2022 GP Miguel Induráin

Race details
- Dates: 2 April 2022
- Stages: 1
- Distance: 190 km (120 mi)
- Winning time: 4h 57' 49"

Results
- Winner / Warren Barguil (FRA) / (Arkéa–Samsic)
- Second / Aleksandr Vlasov^{[a]} / (Bora–Hansgrohe)
- Third / Simon Clarke (AUS) / (Israel–Premier Tech)

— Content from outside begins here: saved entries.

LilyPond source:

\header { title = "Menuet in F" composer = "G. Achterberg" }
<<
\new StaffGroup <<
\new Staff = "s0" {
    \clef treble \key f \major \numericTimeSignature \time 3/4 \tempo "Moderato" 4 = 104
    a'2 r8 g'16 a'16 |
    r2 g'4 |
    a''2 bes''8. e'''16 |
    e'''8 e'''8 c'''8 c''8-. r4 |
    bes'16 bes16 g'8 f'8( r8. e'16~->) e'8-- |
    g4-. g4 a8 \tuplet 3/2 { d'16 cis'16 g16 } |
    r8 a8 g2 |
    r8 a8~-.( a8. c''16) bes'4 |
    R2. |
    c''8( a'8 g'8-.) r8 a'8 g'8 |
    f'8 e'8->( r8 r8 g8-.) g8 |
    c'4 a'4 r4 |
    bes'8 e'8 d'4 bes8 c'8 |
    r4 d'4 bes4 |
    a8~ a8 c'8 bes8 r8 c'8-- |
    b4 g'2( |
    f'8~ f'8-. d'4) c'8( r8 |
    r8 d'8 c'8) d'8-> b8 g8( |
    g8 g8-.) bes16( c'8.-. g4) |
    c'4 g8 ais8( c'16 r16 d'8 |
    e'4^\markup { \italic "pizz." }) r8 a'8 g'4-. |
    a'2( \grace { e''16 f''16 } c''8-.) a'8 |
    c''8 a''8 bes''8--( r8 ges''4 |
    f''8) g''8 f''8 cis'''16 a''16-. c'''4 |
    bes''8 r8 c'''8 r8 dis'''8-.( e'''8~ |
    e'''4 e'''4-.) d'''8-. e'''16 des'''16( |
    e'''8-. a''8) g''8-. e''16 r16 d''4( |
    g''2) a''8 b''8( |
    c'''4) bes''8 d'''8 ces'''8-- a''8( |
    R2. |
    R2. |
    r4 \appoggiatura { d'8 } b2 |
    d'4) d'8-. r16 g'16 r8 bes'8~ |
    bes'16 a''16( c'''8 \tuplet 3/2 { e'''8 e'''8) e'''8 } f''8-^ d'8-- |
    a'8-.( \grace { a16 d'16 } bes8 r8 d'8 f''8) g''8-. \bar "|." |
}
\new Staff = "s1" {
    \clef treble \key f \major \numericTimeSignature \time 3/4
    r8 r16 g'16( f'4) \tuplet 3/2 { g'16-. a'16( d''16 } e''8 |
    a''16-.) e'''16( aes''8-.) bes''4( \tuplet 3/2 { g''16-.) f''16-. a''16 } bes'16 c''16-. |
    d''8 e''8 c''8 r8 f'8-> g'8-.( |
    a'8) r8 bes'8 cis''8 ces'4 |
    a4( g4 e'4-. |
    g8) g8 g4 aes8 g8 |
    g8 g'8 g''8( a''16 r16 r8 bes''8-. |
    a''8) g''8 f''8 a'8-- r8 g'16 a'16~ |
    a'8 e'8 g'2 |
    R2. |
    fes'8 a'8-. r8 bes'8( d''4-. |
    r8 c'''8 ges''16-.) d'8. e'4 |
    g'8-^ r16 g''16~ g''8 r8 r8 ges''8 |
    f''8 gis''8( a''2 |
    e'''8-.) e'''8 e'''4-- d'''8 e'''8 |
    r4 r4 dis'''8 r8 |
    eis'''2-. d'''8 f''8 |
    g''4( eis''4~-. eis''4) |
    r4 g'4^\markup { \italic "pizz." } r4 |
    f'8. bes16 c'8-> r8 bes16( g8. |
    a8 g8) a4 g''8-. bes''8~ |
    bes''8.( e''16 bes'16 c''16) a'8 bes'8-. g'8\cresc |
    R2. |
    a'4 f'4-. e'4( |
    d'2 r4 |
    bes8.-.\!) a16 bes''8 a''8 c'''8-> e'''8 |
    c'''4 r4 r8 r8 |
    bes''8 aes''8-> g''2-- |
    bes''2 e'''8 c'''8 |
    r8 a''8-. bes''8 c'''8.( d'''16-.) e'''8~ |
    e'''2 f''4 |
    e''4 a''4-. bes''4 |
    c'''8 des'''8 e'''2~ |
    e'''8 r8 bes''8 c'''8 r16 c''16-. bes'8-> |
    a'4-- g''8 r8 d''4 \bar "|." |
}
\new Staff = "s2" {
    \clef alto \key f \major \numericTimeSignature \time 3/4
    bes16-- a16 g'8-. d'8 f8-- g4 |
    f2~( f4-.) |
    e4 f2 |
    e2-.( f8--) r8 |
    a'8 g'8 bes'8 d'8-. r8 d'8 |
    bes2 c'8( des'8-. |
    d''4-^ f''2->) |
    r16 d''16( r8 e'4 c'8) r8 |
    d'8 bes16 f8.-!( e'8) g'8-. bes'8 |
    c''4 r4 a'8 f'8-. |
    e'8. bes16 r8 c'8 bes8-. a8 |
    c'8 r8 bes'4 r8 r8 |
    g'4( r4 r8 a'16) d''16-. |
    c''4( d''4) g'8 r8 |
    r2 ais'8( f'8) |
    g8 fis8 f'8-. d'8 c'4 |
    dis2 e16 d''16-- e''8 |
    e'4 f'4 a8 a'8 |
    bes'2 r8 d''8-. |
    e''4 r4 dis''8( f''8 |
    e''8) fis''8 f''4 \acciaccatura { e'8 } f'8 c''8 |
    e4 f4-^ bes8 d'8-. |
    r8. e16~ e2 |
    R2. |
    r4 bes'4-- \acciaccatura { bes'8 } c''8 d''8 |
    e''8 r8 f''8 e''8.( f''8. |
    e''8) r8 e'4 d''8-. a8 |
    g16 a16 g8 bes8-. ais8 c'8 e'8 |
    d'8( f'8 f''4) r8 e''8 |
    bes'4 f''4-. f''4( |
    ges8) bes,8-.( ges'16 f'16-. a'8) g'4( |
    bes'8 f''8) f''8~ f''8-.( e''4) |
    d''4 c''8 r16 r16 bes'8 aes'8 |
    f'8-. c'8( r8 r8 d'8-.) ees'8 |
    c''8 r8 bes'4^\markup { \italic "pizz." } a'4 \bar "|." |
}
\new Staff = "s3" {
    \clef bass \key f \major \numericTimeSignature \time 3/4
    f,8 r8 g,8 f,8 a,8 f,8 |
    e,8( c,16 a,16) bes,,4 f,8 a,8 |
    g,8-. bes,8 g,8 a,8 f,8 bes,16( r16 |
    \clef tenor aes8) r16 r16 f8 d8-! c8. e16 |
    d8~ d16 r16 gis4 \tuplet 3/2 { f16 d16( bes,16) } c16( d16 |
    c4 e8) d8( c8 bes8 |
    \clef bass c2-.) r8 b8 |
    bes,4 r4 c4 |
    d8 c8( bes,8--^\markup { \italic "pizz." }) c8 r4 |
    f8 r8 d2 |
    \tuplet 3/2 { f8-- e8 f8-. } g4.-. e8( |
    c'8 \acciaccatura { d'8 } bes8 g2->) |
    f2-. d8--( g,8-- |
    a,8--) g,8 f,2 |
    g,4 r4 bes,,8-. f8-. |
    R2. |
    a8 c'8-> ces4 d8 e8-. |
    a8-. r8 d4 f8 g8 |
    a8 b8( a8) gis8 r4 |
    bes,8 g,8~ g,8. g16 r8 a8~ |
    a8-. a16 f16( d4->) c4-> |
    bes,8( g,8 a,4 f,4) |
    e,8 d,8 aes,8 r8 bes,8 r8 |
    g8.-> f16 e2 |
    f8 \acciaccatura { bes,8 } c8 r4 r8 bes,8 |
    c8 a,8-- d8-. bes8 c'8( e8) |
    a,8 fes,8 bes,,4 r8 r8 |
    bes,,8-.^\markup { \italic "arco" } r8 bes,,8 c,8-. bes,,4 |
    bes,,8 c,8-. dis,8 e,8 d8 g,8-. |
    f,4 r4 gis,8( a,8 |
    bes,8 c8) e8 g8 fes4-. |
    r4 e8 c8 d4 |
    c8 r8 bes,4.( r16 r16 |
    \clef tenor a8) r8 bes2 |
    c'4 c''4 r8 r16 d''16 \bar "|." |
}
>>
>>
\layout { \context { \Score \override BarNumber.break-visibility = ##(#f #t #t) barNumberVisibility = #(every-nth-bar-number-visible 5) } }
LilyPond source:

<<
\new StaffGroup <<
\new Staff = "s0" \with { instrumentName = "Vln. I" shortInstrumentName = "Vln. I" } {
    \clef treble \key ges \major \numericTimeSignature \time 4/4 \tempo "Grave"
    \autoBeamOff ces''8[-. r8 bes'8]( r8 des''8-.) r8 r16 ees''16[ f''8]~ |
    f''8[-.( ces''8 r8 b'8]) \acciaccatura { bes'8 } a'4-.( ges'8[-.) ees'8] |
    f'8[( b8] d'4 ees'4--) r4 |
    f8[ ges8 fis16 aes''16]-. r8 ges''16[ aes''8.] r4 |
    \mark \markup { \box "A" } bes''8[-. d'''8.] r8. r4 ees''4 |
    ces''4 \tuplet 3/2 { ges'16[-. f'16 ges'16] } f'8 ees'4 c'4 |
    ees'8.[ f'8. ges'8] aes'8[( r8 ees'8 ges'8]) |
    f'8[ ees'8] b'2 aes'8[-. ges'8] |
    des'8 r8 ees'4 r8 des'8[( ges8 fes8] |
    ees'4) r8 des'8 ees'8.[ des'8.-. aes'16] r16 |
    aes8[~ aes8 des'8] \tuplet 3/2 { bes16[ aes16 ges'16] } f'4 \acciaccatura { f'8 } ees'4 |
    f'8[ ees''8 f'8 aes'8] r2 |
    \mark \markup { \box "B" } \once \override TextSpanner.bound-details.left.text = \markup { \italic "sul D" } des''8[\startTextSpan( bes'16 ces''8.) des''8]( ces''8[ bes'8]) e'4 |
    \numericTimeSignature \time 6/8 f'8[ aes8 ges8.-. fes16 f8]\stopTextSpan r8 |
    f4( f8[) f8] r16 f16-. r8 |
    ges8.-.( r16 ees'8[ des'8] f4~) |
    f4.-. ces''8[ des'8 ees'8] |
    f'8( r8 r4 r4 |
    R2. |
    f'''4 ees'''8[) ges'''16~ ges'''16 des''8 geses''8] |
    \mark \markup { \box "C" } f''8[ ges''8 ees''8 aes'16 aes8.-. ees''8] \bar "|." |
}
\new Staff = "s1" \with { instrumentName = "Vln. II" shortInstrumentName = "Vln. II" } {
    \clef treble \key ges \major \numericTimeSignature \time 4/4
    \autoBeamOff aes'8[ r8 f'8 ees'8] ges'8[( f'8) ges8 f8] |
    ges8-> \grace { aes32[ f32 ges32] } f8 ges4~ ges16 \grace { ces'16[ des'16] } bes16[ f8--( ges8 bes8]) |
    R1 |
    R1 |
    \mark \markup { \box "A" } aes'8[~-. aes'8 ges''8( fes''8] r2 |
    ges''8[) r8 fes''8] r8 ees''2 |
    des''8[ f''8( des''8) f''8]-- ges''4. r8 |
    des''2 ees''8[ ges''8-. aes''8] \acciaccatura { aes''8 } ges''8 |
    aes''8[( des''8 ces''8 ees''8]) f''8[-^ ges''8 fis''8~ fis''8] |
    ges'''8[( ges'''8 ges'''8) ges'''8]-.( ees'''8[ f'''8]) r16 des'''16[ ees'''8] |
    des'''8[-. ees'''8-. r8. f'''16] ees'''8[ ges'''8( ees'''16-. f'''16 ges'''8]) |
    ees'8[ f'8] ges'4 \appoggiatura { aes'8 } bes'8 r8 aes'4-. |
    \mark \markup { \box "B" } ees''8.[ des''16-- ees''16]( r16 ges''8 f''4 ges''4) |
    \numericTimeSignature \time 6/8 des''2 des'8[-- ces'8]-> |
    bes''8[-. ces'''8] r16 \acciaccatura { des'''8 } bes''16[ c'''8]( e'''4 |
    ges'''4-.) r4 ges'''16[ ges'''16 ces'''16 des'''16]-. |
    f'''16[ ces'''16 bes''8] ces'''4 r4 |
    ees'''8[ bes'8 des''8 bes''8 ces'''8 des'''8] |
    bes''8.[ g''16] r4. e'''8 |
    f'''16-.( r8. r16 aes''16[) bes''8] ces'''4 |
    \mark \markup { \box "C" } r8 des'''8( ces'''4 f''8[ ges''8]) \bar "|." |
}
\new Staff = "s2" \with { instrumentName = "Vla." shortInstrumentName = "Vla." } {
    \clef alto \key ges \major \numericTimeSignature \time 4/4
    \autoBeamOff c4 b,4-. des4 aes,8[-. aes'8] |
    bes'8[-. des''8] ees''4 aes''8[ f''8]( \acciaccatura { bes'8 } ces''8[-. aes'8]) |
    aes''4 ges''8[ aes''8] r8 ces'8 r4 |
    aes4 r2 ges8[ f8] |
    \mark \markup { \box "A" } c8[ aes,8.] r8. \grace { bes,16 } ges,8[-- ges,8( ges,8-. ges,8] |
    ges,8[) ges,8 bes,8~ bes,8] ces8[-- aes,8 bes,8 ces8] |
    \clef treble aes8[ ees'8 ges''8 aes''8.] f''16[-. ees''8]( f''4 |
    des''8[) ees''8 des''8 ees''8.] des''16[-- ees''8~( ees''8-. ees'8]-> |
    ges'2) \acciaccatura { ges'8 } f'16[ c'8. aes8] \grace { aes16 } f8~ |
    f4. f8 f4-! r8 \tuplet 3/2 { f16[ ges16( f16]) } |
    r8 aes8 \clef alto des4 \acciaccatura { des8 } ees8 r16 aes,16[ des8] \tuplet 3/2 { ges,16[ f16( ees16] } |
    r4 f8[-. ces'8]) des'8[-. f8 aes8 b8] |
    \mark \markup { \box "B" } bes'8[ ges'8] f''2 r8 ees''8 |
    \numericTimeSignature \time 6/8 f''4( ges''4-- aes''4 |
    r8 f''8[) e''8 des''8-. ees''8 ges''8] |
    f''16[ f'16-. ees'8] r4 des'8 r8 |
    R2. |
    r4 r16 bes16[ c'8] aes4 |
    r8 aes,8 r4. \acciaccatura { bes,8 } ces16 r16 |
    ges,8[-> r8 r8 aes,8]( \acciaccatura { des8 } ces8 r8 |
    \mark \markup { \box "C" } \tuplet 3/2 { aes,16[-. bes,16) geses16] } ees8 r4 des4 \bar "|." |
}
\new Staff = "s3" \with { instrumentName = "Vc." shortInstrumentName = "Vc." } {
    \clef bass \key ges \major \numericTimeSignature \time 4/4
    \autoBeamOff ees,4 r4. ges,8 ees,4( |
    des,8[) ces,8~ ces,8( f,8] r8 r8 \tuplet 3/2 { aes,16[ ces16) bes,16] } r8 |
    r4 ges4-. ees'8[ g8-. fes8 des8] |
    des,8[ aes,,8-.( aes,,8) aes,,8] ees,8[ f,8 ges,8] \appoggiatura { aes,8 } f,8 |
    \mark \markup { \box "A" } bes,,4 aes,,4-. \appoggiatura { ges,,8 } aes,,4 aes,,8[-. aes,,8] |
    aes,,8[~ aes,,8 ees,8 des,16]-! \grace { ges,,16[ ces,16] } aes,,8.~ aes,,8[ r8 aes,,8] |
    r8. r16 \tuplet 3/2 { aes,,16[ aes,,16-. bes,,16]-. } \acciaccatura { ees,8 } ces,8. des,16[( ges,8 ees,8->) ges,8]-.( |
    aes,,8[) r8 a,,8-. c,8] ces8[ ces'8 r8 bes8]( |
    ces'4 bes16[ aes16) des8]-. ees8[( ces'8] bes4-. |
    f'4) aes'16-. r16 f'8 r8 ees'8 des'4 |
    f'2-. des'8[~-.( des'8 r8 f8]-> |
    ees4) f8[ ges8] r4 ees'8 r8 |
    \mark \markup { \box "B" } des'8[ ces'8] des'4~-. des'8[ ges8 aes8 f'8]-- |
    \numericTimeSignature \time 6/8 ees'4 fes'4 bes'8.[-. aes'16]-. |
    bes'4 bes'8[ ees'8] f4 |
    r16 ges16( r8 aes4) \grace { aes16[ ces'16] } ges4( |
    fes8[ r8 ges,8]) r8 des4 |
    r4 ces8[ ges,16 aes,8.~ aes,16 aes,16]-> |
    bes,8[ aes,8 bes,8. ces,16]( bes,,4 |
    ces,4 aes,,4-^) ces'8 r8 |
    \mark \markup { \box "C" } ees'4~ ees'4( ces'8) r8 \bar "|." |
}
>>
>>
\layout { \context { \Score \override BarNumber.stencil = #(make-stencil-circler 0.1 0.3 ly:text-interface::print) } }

= 2022 GP Miguel Induráin =

The 2022 GP Miguel Induráin was the 68th edition of the GP Miguel Induráin road cycling one day race, which was held on 2 April 2022, starting and finishing in Estella.

== Teams ==
Ten of the eighteen UCI WorldTeams, nine UCI ProTeams, and two UCI Continental teams made up the twenty-one teams that participated in the race. Several teams elected to compete with less than the maximum of seven riders allowed.

UCI WorldTeams

UCI ProTeams

UCI Continental Teams

== Result ==

Result
| Rank | Rider | Team | Time |
|---|---|---|---|
| 1 | Warren Barguil (FRA) | Arkéa–Samsic | 4h 57' 49" |
| 2 | Aleksandr Vlasov^{[a]} | Bora–Hansgrohe | + 0" |
| 3 | Simon Clarke (AUS) | Israel–Premier Tech | + 0" |
| 4 | Alexis Vuillermoz (FRA) | Team TotalEnergies | + 0" |
| 5 | Andrea Vendrame (ITA) | AG2R Citroën Team | + 0" |
| 6 | Pierre Latour (FRA) | Team TotalEnergies | + 0" |
| 7 | Ion Izagirre (ESP) | Cofidis | + 0" |
| 8 | Marc Hirschi (SUI) | UAE Team Emirates | + 0" |
| 9 | Clément Champoussin (FRA) | AG2R Citroën Team | + 0" |
| 10 | Gorka Izagirre (ESP) | Movistar Team | + 0" |

== Notes ==

As of 1 March 2022, the UCI announced that cyclists from Russia and Belarus would no longer compete under the name or flag of those respective countries due to the Russian invasion of Ukraine.